It’s that time of year again, where you find yourself reflecting on last year’s goals, patting yourself on the back for your accomplishments and picking yourself up from your failures to blaze ahead in 2014. But, before you rewrite last year’s goals on this year’s calendar, you need to decide what habits will help you achieve them. And, health habits – believe it or not – are a key part to reaching any goal. Here are some of our suggestions for getting your 2014 habits healthy so you can better accomplish those big rocks you set this year.
Habits are building blocks that have the power to move you closer to your goals or guide you away from them. As we explain in The ONE Thing, it typically takes 66 days to form a new habit or break an old one. So, as you think about what habits you need and don’t need, consider these small habits that may help you get on the right track!
1. Get Adequate Sleep
Aside from some of the obvious results of not getting a good night’s sleep – drowsiness and lack of energy for example – there are a few not-so-obvious consequences you should consider before you decide to burn some midnight oil.
According to the National Sleep Foundation, not getting enough shuteye is linked with an increased risk of motor vehicle accidents, diabetes, heart problems, depression, substance abuse and a greater likelihood of obesity caused by an increase in your appetite. As if that didn’t sound bad enough, lack of sleep also impairs your ability to pay attention, react to signals and retain new information.
The rule of thumb for adults is to get between seven and nine hours of sleep a night, and whenever we don’t get those hours of sleep, those hours accumulate into something called “sleep debt,” a biological bank that keeps track of how much sleep you’ve been getting and how much you need. Lucky for you, sleep debt can be paid off by taking a nap later in the day or by sleeping in on the weekend! However, don’t make catching up on sleep a habit. Some researchers associate sleeping over long durations with increased morbidity and mortality rates.
Make a habit of protecting your sleep by time blocking it!
2. Spend Four Minutes a Day Working Out
Are you finding it hard to dedicate a significant amount of time in your life to working out?

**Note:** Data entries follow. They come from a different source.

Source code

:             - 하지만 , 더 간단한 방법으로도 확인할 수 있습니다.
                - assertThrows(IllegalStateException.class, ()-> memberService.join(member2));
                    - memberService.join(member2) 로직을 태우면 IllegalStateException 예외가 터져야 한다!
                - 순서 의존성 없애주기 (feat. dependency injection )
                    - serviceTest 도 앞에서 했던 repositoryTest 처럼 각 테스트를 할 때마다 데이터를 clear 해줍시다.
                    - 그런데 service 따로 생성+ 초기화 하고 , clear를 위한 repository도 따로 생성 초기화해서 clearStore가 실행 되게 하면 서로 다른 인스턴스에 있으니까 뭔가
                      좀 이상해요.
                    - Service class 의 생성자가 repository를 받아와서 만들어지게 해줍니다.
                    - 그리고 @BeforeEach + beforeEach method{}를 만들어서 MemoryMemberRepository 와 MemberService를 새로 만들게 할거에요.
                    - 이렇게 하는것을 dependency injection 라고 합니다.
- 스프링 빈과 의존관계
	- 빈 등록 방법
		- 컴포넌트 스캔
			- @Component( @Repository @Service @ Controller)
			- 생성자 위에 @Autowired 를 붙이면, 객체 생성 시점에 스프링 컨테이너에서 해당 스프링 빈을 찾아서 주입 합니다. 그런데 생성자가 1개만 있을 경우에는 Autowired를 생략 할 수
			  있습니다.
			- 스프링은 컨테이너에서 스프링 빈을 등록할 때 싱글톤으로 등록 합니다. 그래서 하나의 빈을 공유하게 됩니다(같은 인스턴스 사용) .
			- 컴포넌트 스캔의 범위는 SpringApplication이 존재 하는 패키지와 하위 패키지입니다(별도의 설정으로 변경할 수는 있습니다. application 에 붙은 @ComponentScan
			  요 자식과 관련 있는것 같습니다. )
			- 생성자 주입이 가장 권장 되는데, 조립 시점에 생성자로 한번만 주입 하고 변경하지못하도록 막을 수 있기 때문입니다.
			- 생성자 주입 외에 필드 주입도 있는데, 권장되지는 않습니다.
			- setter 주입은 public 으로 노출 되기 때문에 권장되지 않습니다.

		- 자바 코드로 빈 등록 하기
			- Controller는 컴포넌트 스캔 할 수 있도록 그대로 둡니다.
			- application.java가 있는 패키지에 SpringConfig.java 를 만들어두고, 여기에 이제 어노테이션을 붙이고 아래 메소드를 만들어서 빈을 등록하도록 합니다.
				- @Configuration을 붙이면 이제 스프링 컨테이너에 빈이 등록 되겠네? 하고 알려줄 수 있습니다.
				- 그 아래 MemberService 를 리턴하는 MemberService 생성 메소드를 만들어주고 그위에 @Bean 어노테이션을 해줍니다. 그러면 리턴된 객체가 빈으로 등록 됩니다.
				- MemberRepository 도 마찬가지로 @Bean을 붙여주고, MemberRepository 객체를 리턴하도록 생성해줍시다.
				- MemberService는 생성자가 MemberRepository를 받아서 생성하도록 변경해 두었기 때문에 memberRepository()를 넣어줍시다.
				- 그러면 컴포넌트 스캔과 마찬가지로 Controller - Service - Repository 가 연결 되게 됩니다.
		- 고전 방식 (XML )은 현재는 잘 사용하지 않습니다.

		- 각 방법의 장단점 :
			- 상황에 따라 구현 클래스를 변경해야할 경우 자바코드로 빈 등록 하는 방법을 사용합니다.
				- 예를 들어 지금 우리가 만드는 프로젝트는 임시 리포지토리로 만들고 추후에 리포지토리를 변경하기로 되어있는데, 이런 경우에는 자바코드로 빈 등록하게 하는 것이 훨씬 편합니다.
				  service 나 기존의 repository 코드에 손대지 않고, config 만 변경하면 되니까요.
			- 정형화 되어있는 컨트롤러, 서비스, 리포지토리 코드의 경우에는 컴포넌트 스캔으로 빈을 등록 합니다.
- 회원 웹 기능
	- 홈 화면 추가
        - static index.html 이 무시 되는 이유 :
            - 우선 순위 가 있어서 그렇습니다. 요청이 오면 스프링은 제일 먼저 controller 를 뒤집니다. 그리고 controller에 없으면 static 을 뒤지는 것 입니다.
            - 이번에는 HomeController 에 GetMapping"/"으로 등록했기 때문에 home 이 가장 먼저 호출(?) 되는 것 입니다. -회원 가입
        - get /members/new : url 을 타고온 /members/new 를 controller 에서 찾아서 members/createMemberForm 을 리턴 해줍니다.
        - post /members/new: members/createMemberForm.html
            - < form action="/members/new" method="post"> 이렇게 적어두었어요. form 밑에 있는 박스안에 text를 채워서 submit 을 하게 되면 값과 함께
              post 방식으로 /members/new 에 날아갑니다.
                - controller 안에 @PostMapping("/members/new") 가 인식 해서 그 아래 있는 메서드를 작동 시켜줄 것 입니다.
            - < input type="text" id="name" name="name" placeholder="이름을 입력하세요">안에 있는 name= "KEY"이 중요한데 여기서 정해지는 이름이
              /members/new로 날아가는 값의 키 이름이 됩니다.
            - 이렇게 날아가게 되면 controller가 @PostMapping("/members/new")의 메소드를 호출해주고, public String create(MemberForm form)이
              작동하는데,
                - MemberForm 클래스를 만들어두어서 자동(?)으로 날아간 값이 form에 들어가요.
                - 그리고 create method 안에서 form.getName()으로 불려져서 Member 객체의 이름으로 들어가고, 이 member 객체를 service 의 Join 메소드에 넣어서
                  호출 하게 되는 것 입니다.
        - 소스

Then consider starting out with a brief workout plan that anyone can find time for!
A study released last year showed that four minutes of intense exercise three times a week, over span of ten weeks, can lower your blood pressure and decrease your shortness of breath by as much as 14%. That’s right; in about the same amount of time as it takes to listen to your favorite song, you can squeeze in a workout that produces real results.
What does that intense workout look like? Anything that increases your heart rate to a high level for four minutes will work. It can be as easy as running or jump-roping at a fast pace for four minutes at a time.
If you find yourself wanting better results, the study also showed that participants whose workout routine consisted of four, four minute intervals of intense exercise – achieving at least 70 percent of your maximum heart rate – with three minutes of rest in-between each set (25 minutes total), experienced a decrease in body fat, total cholesterol, LDL-cholesterol and ox-LDL cholesterol.
3. Floss Your Teeth
On average, people who floss have one more tooth than people who don’t. However, that’s not the only reason you should floss. Preventative medicine doctors claim that flossing your teeth every day can add years to your life expectancy by decreasing your risk for heart disease.
If you haven’t flossed in a while, you might notice that your gums may feel soft and bleed when you start flossing again. That softness is actually inflammation in the gums, which is a symptom of a common bacterial infection in the mouth. The chronic bacterial infection causes our bodies to work harder to get rid of the disease, which can be prevented by flossing. And when the infection is not taken care of, the bacteria can move on to other parts of your body and can cause plaque buildup in your arteries.
So, how often should you floss and brush your teeth? The American Dental Association suggests that adults should brush their teeth at least twice a day and floss at least once a day. So many of us find it difficult to remember to floss every day. If you’re one of those people, try using a “trigger” to remember when it’s time for you to floss, like keeping a roll of floss next to your toothbrush!